Speech Start and End detection
Voice Activity Detection not only detects the presence of speech, but it also allows for detection of the start and end of speech activity. This is useful for triggering events when speech begins or ends during playback or capture.
You can customize the sensitivity of speech start and end detection by adjusting parameters such as the minimum speech duration and the silence duration. These parameters help to fine-tune the detection to avoid false positives, like picking up brief noises or too-short pauses between speech.
Minimum Speech Duration
The Minimum Speech Duration parameter sets the minimum amount of continuous voice activity required to trigger a speech start event. This helps filter out brief noises that shouldn't be considered speech, to make sure that only sustained voice activity is recognized. The default value for Minimum Speech Duration is 300 milliseconds.
- Blueprint
- C++
// Assuming StreamingSoundWave is a UE reference to a UStreamingSoundWave object (or its derived type, such as UCapturableSoundWave)
// Set the minimum speech duration
StreamingSoundWave->SetMinimumSpeechDuration(200);
Silence Duration
The Silence Duration parameter sets the duration of silence required to trigger a speech end event. This prevents speech detection from ending prematurely during natural pauses between words or sentences. The default value for Silence Duration is 500 milliseconds.
- Blueprint
- C++
// Assuming StreamingSoundWave is a UE reference to a UStreamingSoundWave object (or its derived type, such as UCapturableSoundWave)
// Set the silence duration
StreamingSoundWave->SetSilenceDuration(700);
Binding to Speech Delegates
You can bind to specific delegates when speech starts or ends.
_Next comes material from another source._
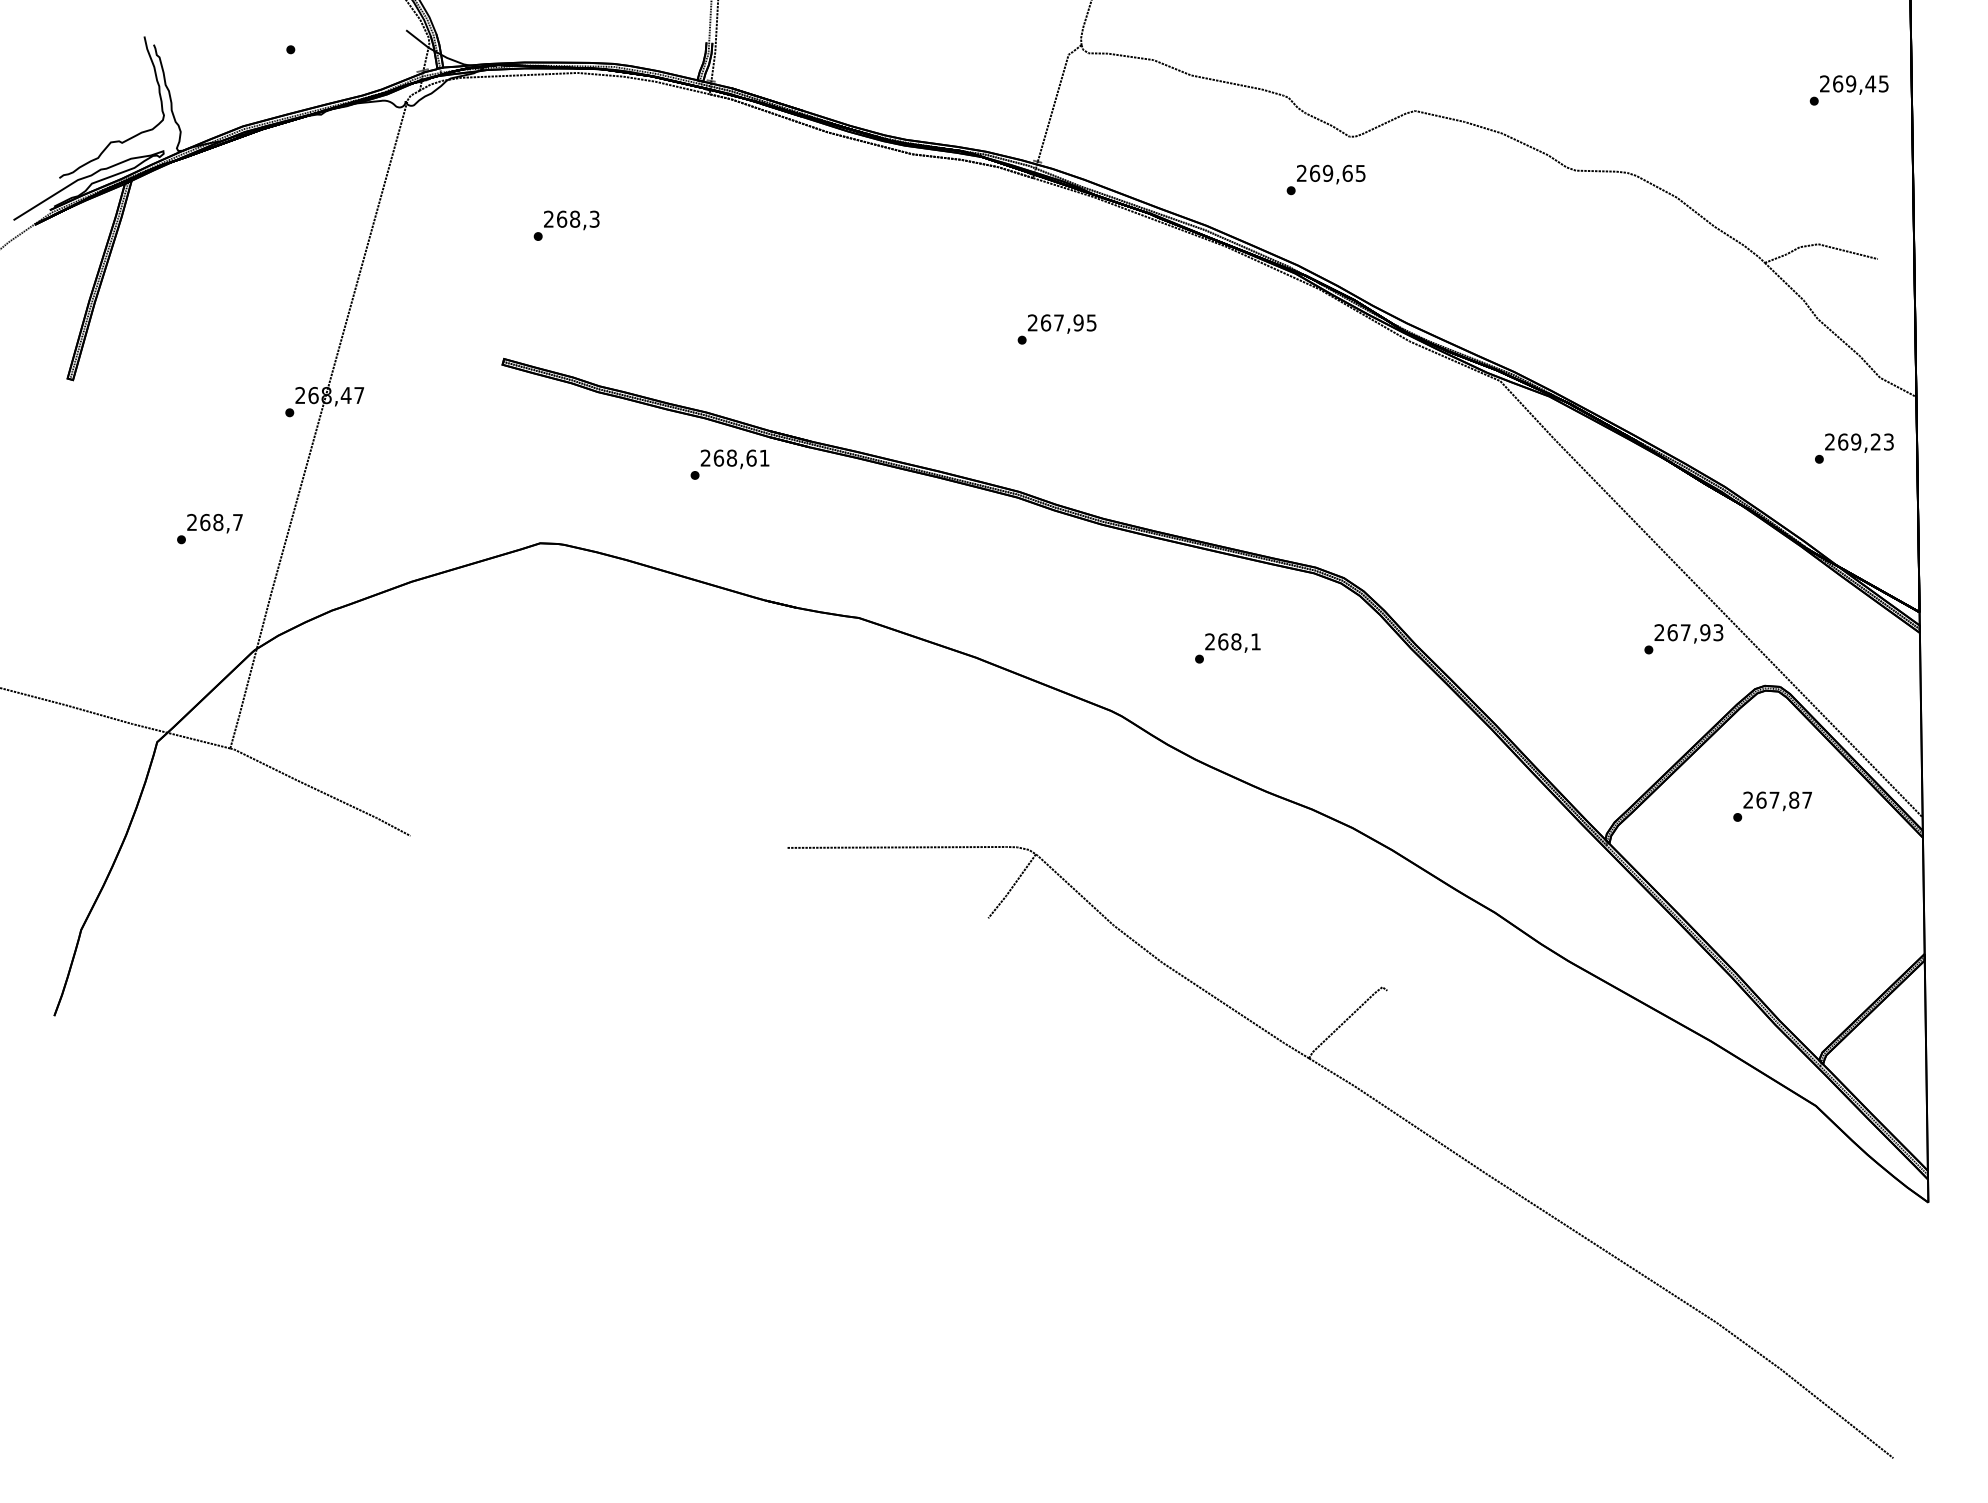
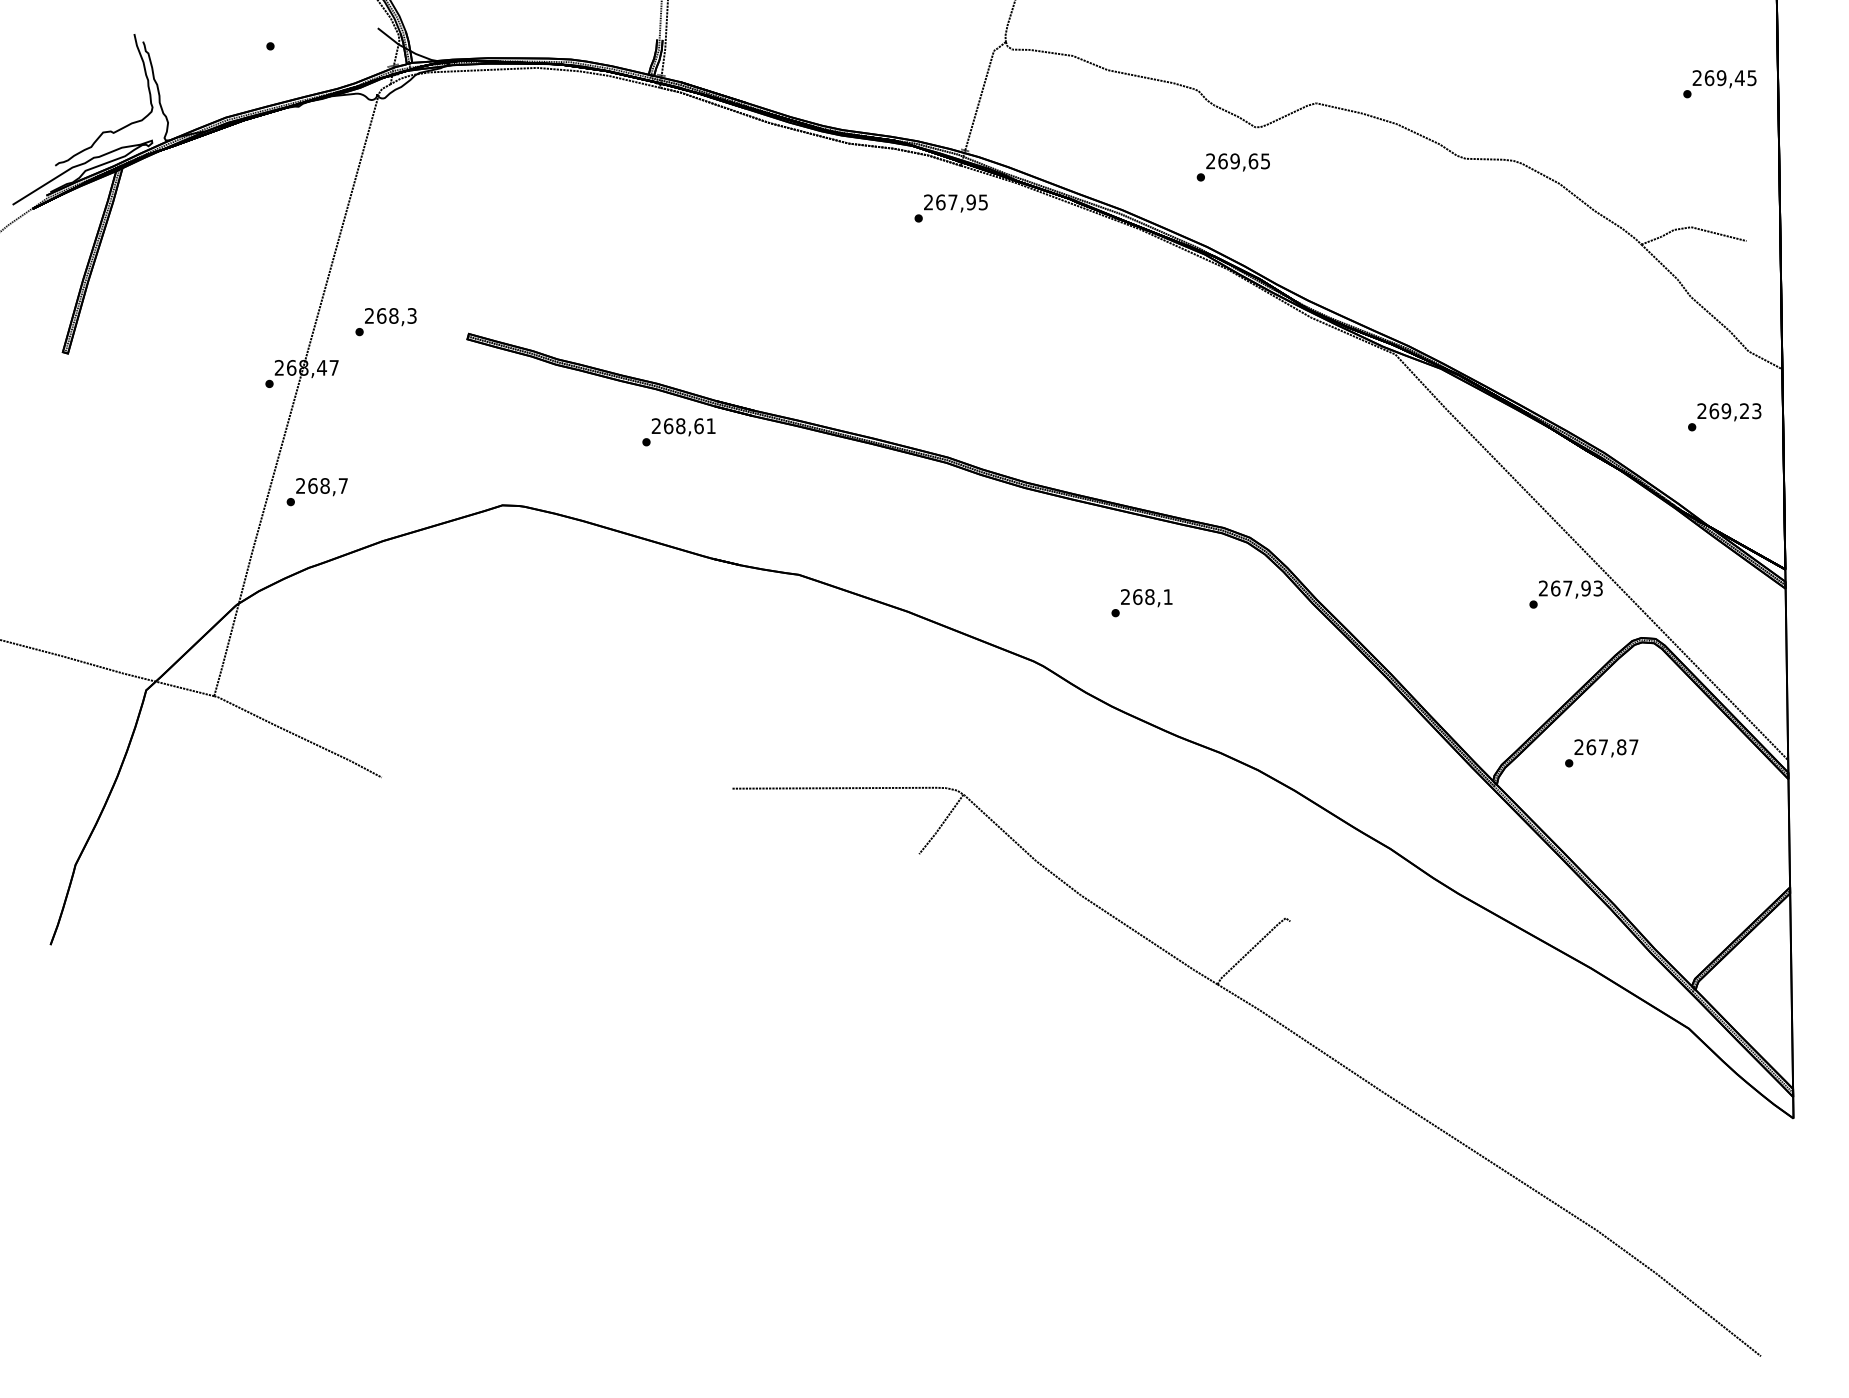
text: (566, 226) -> (385, 322), moved
text: (1056, 329) -> (950, 208), moved
text: (209, 529) -> (316, 492), moved
text: (1772, 806) -> (1601, 753), moved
This is useful for triggering custom behavior based on speech activity, such as starting or stopping text recognition, or adjusting the volume of other audio sources.
- Blueprint
- C++
// Assuming StreamingSoundWave is a UE reference to a UStreamingSoundWave object (or its derived type, such as UCapturableSoundWave)
// Bind to the OnSpeechStartedNative delegate
StreamingSoundWave->OnSpeechStartedNative.AddWeakLambda(this, [this]()
{
// Handle the result when speech starts
});
// Bind to the OnSpeechEndedNative delegate
StreamingSoundWave->OnSpeechEndedNative.AddWeakLambda(this, [this]()
{
// Handle the result when speech ends
});
Comparing VAD Providers
- Default VAD
- Silero VAD
Default VAD (libfvad)
Advantages:
- Lightweight and efficient
- Works on all platforms
- Minimal resource usage
- Suitable for mobile and low-powered devices
Best for:
- Simple voice detection in quiet environments
- Mobile applications
- Projects where performance is a priority
- When universal platform support is required
Silero VAD
Advantages:
- Higher accuracy in detecting voice
- Superior noise tolerance in challenging environments
- More consistent results across different speakers
- Advanced configuration options for precise control
Best for:
- Applications requiring precise voice detection
- Environments with background noise
- Voice recognition systems
- Professional audio applications
Silero VAD may require more computational resources than the default VAD.